> **YOUR OBJECTIVE**
Put every line of text from all the items below into one numbered list, and skip any blank lines.

%%

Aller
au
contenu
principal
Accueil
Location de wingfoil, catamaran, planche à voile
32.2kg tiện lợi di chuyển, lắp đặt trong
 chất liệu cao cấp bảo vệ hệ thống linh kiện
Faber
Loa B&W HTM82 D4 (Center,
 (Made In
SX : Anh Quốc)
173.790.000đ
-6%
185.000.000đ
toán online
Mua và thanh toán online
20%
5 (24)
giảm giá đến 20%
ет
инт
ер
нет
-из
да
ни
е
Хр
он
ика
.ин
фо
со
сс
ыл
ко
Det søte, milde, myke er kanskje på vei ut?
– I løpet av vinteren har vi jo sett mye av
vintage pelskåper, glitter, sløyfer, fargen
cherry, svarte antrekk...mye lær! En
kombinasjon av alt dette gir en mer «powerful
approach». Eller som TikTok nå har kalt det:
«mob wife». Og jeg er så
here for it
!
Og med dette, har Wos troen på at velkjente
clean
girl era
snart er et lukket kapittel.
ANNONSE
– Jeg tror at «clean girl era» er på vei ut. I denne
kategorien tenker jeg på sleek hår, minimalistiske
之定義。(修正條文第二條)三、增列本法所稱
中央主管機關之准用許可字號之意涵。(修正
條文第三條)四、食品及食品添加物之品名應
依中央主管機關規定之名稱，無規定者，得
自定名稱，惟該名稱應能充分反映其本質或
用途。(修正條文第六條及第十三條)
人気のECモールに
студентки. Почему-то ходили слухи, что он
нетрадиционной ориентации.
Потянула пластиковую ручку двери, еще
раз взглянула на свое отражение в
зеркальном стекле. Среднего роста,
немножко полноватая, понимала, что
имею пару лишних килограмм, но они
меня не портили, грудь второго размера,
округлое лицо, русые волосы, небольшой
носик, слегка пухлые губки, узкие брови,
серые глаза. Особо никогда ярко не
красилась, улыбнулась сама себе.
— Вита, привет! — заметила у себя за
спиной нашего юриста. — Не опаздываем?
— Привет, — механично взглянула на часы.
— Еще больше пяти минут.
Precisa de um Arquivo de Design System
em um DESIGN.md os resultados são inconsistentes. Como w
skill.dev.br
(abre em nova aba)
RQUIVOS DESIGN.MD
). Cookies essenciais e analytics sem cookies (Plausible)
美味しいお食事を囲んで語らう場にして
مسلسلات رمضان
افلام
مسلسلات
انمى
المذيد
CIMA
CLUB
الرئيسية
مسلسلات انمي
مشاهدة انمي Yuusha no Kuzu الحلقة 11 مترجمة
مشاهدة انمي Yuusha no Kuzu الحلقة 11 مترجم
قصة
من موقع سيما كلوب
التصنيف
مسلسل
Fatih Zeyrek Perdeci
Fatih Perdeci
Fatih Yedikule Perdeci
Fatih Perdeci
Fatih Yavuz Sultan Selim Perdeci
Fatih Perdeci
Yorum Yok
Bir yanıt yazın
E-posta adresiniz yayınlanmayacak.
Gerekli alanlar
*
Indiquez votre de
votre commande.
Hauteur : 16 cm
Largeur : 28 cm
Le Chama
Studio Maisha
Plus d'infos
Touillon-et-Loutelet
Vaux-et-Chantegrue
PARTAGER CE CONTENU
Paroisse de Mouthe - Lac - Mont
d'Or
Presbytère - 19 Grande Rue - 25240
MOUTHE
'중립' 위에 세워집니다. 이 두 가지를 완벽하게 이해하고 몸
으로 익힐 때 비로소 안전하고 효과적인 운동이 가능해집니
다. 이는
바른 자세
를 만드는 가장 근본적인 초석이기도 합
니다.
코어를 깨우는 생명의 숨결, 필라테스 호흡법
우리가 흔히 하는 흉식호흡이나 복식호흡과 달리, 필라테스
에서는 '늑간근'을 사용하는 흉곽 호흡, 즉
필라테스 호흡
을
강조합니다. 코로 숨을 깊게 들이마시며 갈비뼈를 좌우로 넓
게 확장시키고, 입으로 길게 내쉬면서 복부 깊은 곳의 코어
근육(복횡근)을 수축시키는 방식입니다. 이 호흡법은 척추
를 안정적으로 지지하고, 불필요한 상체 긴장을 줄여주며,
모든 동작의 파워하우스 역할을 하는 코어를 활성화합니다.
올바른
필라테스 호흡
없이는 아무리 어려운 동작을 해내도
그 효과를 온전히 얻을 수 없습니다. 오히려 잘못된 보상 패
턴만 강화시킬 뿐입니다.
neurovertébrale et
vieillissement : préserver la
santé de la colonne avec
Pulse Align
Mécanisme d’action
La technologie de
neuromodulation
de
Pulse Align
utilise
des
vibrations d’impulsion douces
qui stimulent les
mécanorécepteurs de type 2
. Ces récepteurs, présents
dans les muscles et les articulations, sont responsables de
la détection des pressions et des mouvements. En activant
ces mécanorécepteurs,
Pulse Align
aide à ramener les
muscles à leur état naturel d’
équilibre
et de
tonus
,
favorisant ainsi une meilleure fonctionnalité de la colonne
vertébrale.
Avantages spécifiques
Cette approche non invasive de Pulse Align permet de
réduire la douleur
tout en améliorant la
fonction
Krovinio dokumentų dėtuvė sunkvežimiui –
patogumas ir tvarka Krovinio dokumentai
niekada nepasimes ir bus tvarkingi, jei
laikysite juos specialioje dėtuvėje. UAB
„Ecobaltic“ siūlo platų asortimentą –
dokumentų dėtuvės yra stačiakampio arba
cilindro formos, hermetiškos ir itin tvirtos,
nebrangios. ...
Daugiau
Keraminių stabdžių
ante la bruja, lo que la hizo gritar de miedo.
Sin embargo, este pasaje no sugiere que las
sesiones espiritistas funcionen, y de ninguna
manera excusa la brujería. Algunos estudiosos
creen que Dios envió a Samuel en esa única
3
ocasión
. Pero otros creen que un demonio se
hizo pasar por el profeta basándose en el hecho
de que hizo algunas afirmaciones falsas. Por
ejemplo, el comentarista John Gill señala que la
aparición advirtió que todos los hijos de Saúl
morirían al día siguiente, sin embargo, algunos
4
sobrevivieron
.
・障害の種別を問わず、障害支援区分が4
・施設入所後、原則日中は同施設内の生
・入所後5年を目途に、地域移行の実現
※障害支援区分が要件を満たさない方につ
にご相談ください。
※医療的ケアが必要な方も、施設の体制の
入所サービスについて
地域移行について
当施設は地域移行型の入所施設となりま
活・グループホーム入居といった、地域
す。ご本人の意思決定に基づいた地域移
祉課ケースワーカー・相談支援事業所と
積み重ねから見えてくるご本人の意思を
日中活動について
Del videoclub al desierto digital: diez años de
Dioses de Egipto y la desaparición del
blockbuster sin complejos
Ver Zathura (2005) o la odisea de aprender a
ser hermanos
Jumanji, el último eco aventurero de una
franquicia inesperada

%%

> **ANSWER AREA**
1. Aller
2. au
3. contenu
4. principal
5. Accueil
6. Location de wingfoil, catamaran, planche à voile
7. 32.2kg tiện lợi di chuyển, lắp đặt trong
8.  chất liệu cao cấp bảo vệ hệ thống linh kiện
9. Faber
10. Loa B&W HTM82 D4 (Center,
11.  (Made In
12. SX : Anh Quốc)
13. 173.790.000đ
14. -6%
15. 185.000.000đ
16. toán online
17. Mua và thanh toán online
18. 20%
19. 5 (24)
20. giảm giá đến 20%
21. ет
22. инт
23. ер
24. нет
25. -из
26. да
27. ни
28. е
29. Хр
30. он
31. ика
32. .ин
33. фо
34. со
35. сс
36. ыл
37. ко
38. Det søte, milde, myke er kanskje på vei ut?
39. – I løpet av vinteren har vi jo sett mye av
40. vintage pelskåper, glitter, sløyfer, fargen
41. cherry, svarte antrekk...mye lær! En
42. kombinasjon av alt dette gir en mer «powerful
43. approach». Eller som TikTok nå har kalt det:
44. «mob wife». Og jeg er så
45. here for it
46. !
47. Og med dette, har Wos troen på at velkjente
48. clean
49. girl era
50. snart er et lukket kapittel.
51. ANNONSE
52. – Jeg tror at «clean girl era» er på vei ut. I denne
53. kategorien tenker jeg på sleek hår, minimalistiske
54. 之定義。(修正條文第二條)三、增列本法所稱
55. 中央主管機關之准用許可字號之意涵。(修正
56. 條文第三條)四、食品及食品添加物之品名應
57. 依中央主管機關規定之名稱，無規定者，得
58. 自定名稱，惟該名稱應能充分反映其本質或
59. 用途。(修正條文第六條及第十三條)
60. 人気のECモールに
61. студентки. Почему-то ходили слухи, что он
62. нетрадиционной ориентации.
63. Потянула пластиковую ручку двери, еще
64. раз взглянула на свое отражение в
65. зеркальном стекле. Среднего роста,
66. немножко полноватая, понимала, что
67. имею пару лишних килограмм, но они
68. меня не портили, грудь второго размера,
69. округлое лицо, русые волосы, небольшой
70. носик, слегка пухлые губки, узкие брови,
71. серые глаза. Особо никогда ярко не
72. красилась, улыбнулась сама себе.
73. — Вита, привет! — заметила у себя за
74. спиной нашего юриста. — Не опаздываем?
75. — Привет, — механично взглянула на часы.
76. — Еще больше пяти минут.
77. Precisa de um Arquivo de Design System
78. em um DESIGN.md os resultados são inconsistentes. Como w
79. skill.dev.br
80. (abre em nova aba)
81. RQUIVOS DESIGN.MD
82. ). Cookies essenciais e analytics sem cookies (Plausible)
83. 美味しいお食事を囲んで語らう場にして
84. مسلسلات رمضان
85. افلام
86. مسلسلات
87. انمى
88. المذيد
89. CIMA
90. CLUB
91. الرئيسية
92. مسلسلات انمي
93. مشاهدة انمي Yuusha no Kuzu الحلقة 11 مترجمة
94. مشاهدة انمي Yuusha no Kuzu الحلقة 11 مترجم
95. قصة
96. من موقع سيما كلوب
97. التصنيف
98. مسلسل
99. Fatih Zeyrek Perdeci
100. Fatih Perdeci
101. Fatih Yedikule Perdeci
102. Fatih Perdeci
103. Fatih Yavuz Sultan Selim Perdeci
104. Fatih Perdeci
105. Yorum Yok
106. Bir yanıt yazın
107. E-posta adresiniz yayınlanmayacak.
108. Gerekli alanlar
109. *
110. Indiquez votre de
111. votre commande.
112. Hauteur : 16 cm
113. Largeur : 28 cm
114. Le Chama
115. Studio Maisha
116. Plus d'infos
117. Touillon-et-Loutelet
118. Vaux-et-Chantegrue
119. PARTAGER CE CONTENU
120. Paroisse de Mouthe - Lac - Mont
121. d'Or
122. Presbytère - 19 Grande Rue - 25240
123. MOUTHE
124. '중립' 위에 세워집니다. 이 두 가지를 완벽하게 이해하고 몸
125. 으로 익힐 때 비로소 안전하고 효과적인 운동이 가능해집니
126. 다. 이는
127. 바른 자세
128. 를 만드는 가장 근본적인 초석이기도 합
129. 니다.
130. 코어를 깨우는 생명의 숨결, 필라테스 호흡법
131. 우리가 흔히 하는 흉식호흡이나 복식호흡과 달리, 필라테스
132. 에서는 '늑간근'을 사용하는 흉곽 호흡, 즉
133. 필라테스 호흡
134. 을
135. 강조합니다. 코로 숨을 깊게 들이마시며 갈비뼈를 좌우로 넓
136. 게 확장시키고, 입으로 길게 내쉬면서 복부 깊은 곳의 코어
137. 근육(복횡근)을 수축시키는 방식입니다. 이 호흡법은 척추
138. 를 안정적으로 지지하고, 불필요한 상체 긴장을 줄여주며,
139. 모든 동작의 파워하우스 역할을 하는 코어를 활성화합니다.
140. 올바른
141. 필라테스 호흡
142. 없이는 아무리 어려운 동작을 해내도
143. 그 효과를 온전히 얻을 수 없습니다. 오히려 잘못된 보상 패
144. 턴만 강화시킬 뿐입니다.
145. neurovertébrale et
146. vieillissement : préserver la
147. santé de la colonne avec
148. Pulse Align
149. Mécanisme d’action
150. La technologie de
151. neuromodulation
152. de
153. Pulse Align
154. utilise
155. des
156. vibrations d’impulsion douces
157. qui stimulent les
158. mécanorécepteurs de type 2
159. . Ces récepteurs, présents
160. dans les muscles et les articulations, sont responsables de
161. la détection des pressions et des mouvements. En activant
162. ces mécanorécepteurs,
163. Pulse Align
164. aide à ramener les
165. muscles à leur état naturel d’
166. équilibre
167. et de
168. tonus
169. ,
170. favorisant ainsi une meilleure fonctionnalité de la colonne
171. vertébrale.
172. Avantages spécifiques
173. Cette approche non invasive de Pulse Align permet de
174. réduire la douleur
175. tout en améliorant la
176. fonction
177. Krovinio dokumentų dėtuvė sunkvežimiui –
178. patogumas ir tvarka Krovinio dokumentai
179. niekada nepasimes ir bus tvarkingi, jei
180. laikysite juos specialioje dėtuvėje. UAB
181. „Ecobaltic“ siūlo platų asortimentą –
182. dokumentų dėtuvės yra stačiakampio arba
183. cilindro formos, hermetiškos ir itin tvirtos,
184. nebrangios. ...
185. Daugiau
186. Keraminių stabdžių
187. ante la bruja, lo que la hizo gritar de miedo.
188. Sin embargo, este pasaje no sugiere que las
189. sesiones espiritistas funcionen, y de ninguna
190. manera excusa la brujería. Algunos estudiosos
191. creen que Dios envió a Samuel en esa única
192. 3
193. ocasión
194. . Pero otros creen que un demonio se
195. hizo pasar por el profeta basándose en el hecho
196. de que hizo algunas afirmaciones falsas. Por
197. ejemplo, el comentarista John Gill señala que la
198. aparición advirtió que todos los hijos de Saúl
199. morirían al día siguiente, sin embargo, algunos
200. 4
201. sobrevivieron
202. .
203. ・障害の種別を問わず、障害支援区分が4
204. ・施設入所後、原則日中は同施設内の生
205. ・入所後5年を目途に、地域移行の実現
206. ※障害支援区分が要件を満たさない方につ
207. にご相談ください。
208. ※医療的ケアが必要な方も、施設の体制の
209. 入所サービスについて
210. 地域移行について
211. 当施設は地域移行型の入所施設となりま
212. 活・グループホーム入居といった、地域
213. す。ご本人の意思決定に基づいた地域移
214. 祉課ケースワーカー・相談支援事業所と
215. 積み重ねから見えてくるご本人の意思を
216. 日中活動について
217. Del videoclub al desierto digital: diez años de
218. Dioses de Egipto y la desaparición del
219. blockbuster sin complejos
220. Ver Zathura (2005) o la odisea de aprender a
221. ser hermanos
222. Jumanji, el último eco aventurero de una
223. franquicia inesperada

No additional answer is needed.